Raw data:
——————
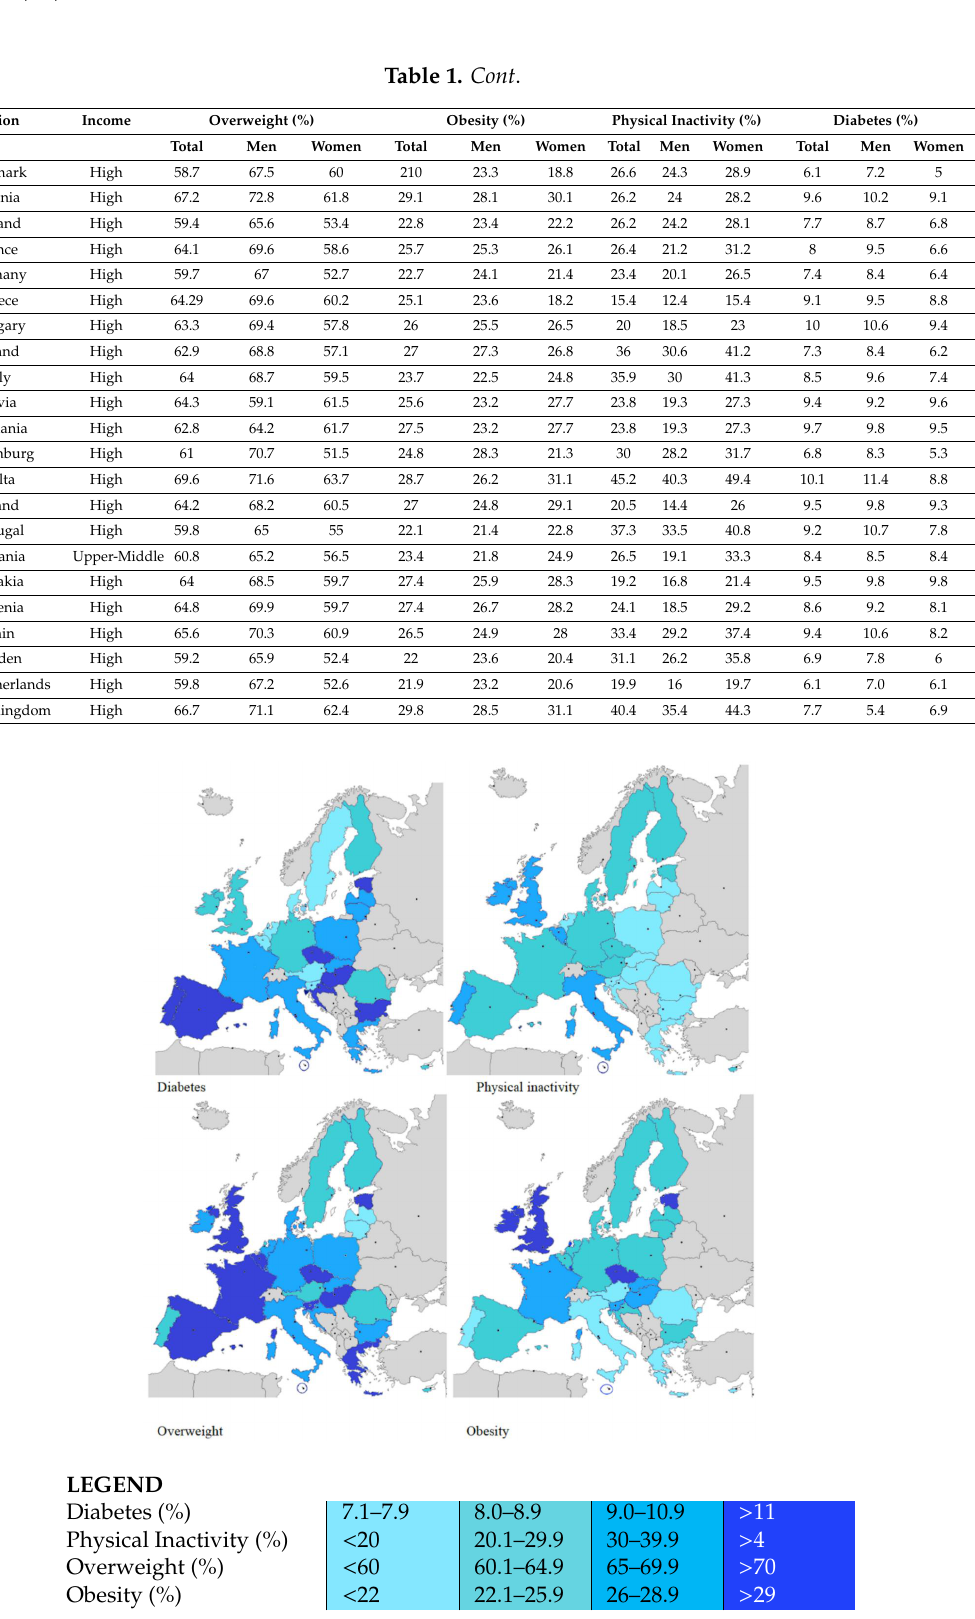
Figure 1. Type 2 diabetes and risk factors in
——————
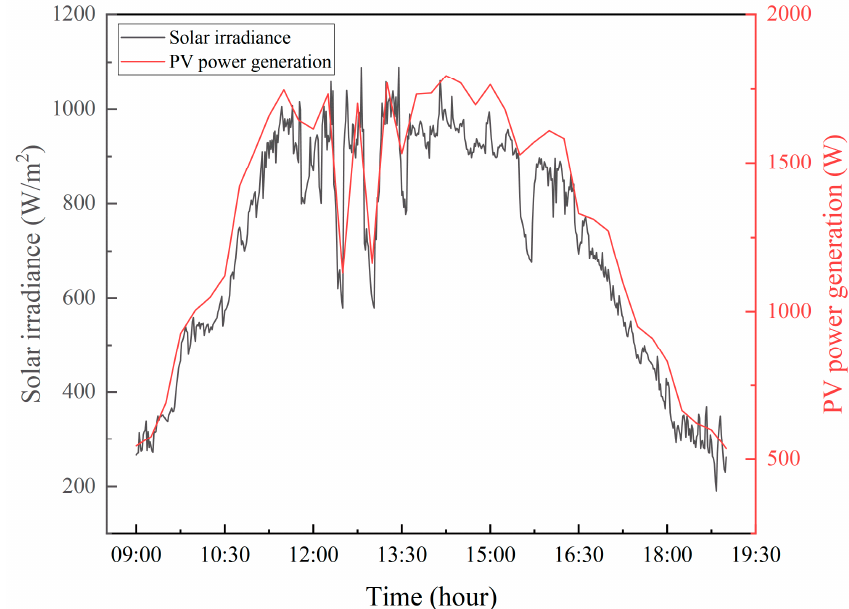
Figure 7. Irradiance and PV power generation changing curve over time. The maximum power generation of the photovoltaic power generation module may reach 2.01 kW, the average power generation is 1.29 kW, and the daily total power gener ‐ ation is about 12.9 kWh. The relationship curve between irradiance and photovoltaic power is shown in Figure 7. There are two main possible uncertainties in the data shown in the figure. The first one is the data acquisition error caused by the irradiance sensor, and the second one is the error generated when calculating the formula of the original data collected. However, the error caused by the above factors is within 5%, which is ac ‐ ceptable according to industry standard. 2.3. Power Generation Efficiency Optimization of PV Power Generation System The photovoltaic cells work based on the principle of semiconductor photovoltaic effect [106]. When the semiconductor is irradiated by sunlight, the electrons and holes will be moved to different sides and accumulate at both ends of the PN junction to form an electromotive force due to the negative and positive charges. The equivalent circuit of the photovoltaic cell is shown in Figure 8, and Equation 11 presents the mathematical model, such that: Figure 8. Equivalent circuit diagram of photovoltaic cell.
——————
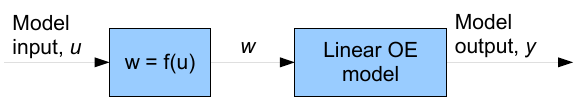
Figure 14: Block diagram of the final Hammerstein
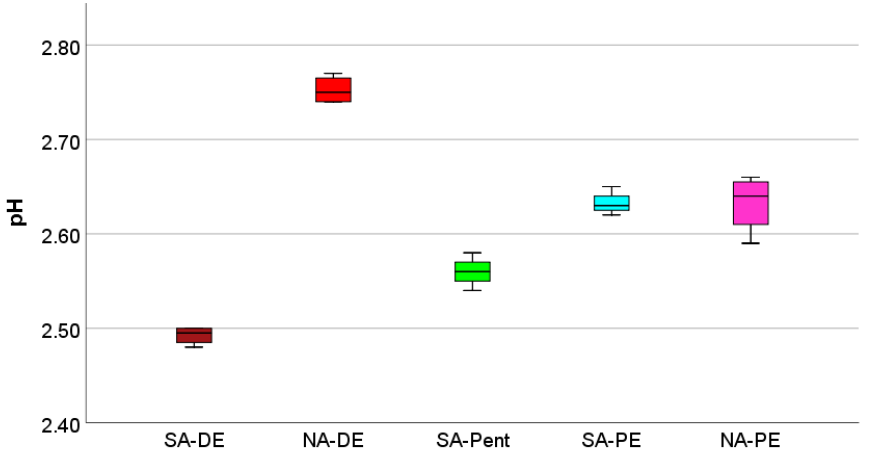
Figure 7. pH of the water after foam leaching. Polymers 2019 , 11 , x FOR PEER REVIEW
——————
Instructions for the task: Starting from the line with "Figure 14: Block" in the records above, repeat each line exactly until you have written the line with "Figure 7. pH", then stop; drop the pictures.

Reply to the exercise:
Figure 14: Block diagram of the final Hammerstein
Figure 7. pH of the water after foam leaching. Polymers 2019 , 11 , x FOR PEER REVIEW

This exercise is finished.